Die Kasuistik ist eine Disziplin der Ethik, der Juristik und der Medizin. Gemäss ihrer Betrachtungsweise ist die Plausibilität von Regeln immer nur aus ihren stets individuellen und oftmals sehr besonderen Anwendungsfällen zu gewinnen. Dastons Buch ist eine allseitige Kasuistik des Menschendaseins, die übrigens auch das Krankenhaus nicht vergisst mit seinen Ärzten und deren mehr und minder ergründlichen, sprich mehr und minder regelgeleiteten Ratschlüssen. Daston versteht es, sogar in Wegleitungen zur Steuererklärung Licht zu bringen – oder zumindest unseren Ingrimm ob deren Zumutungen zu mildern. Nebenbei erfahren wir, woher Paragraphen auf uns gekommen sind. Zu guter Letzt lernen wir endlich, was das Wort «Aktualität» bedeutet, eine Neubildung, die der «Dictionnaire der Académie française» von 1878 als mit dem «génie» der französischen Sprache unvereinbar abgelehnt hat.

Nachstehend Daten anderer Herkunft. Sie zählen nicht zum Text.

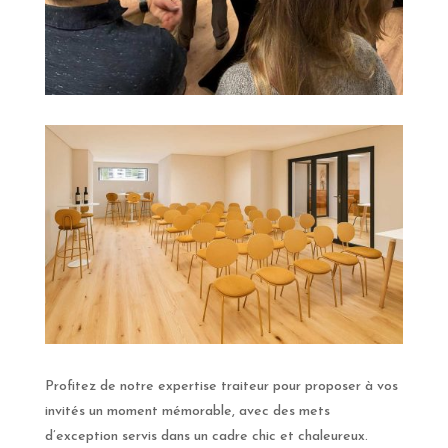
Profitez de notre expertise traiteur pour proposer à vos
invités un moment mémorable, avec des mets
d’exception servis dans un cadre chic et chaleureux.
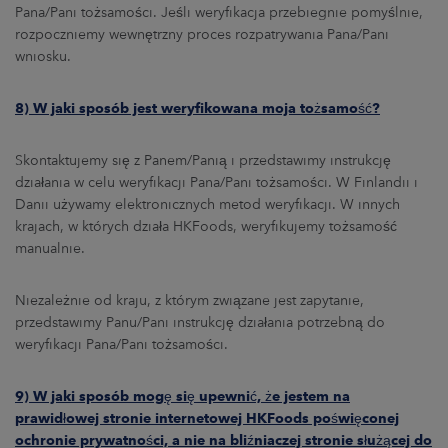
Pana/Pani tożsamości. Jeśli weryfikacja przebiegnie pomyślnie,
rozpoczniemy wewnętrzny proces rozpatrywania Pana/Pani
wniosku.
8) W jaki sposób jest weryfikowana moja tożsamość?
Skontaktujemy się z Panem/Panią i przedstawimy instrukcję
działania w celu weryfikacji Pana/Pani tożsamości. W Finlandii i
Danii używamy elektronicznych metod weryfikacji. W innych
krajach, w których działa HKFoods, weryfikujemy tożsamość
manualnie.
Niezależnie od kraju, z którym związane jest zapytanie,
przedstawimy Panu/Pani instrukcję działania potrzebną do
weryfikacji Pana/Pani tożsamości.
9) W jaki sposób mogę się upewnić, że jestem na
prawidłowej stronie internetowej HKFoods poświęconej
ochronie prywatności, a nie na bliźniaczej stronie służącej do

Das englische Original «Rules. A Short History of What We Live By» ist übersetzt vom besten und tatkräftigsten mir bekannten deutschen Sachbuchübersetzer Michael Bischoff. Zur Bewältigung von Dastons 330 Seiten Regeln empfehle ich Tagespensen von 20 Seiten.
Ich schnaufe auf und öffne das Paket meines deutschen Lieblingsverlags C. H. Beck, das gestern eingetroffen ist. 1319 Seiten des Historikers Wolfgang Behringer: «Der grosse Aufbruch. Globalgeschichte der Frühen Neuzeit». Es ist die Geschichte des Aufbruchs der Alten Welt in die Neue Welt. Und damit der europäischen Kultur als Geschichte ihrer rund um den Globus verteilten Quellen. Sie schaut auch auf Hannos Elefanten zurück, und wir begegnen Dschingis Khan und der Goldenen Horde, die unsere Welt mitgestaltet hat. Sie weiss noch um die Existenz der grossen mittelalterlichen Kalifate unserer damals so übermächtigen Nachbarn, die das Erbe der antiken Welt für uns gerettet haben. Auch in allem Folgenden geht es hier endlich immer um andere, wo immer es um uns geht. Spazieren Sie in Behringers Werk ein wenig herum, und Sie stellen fest, jede zwei Seiten machen Sie schlauer.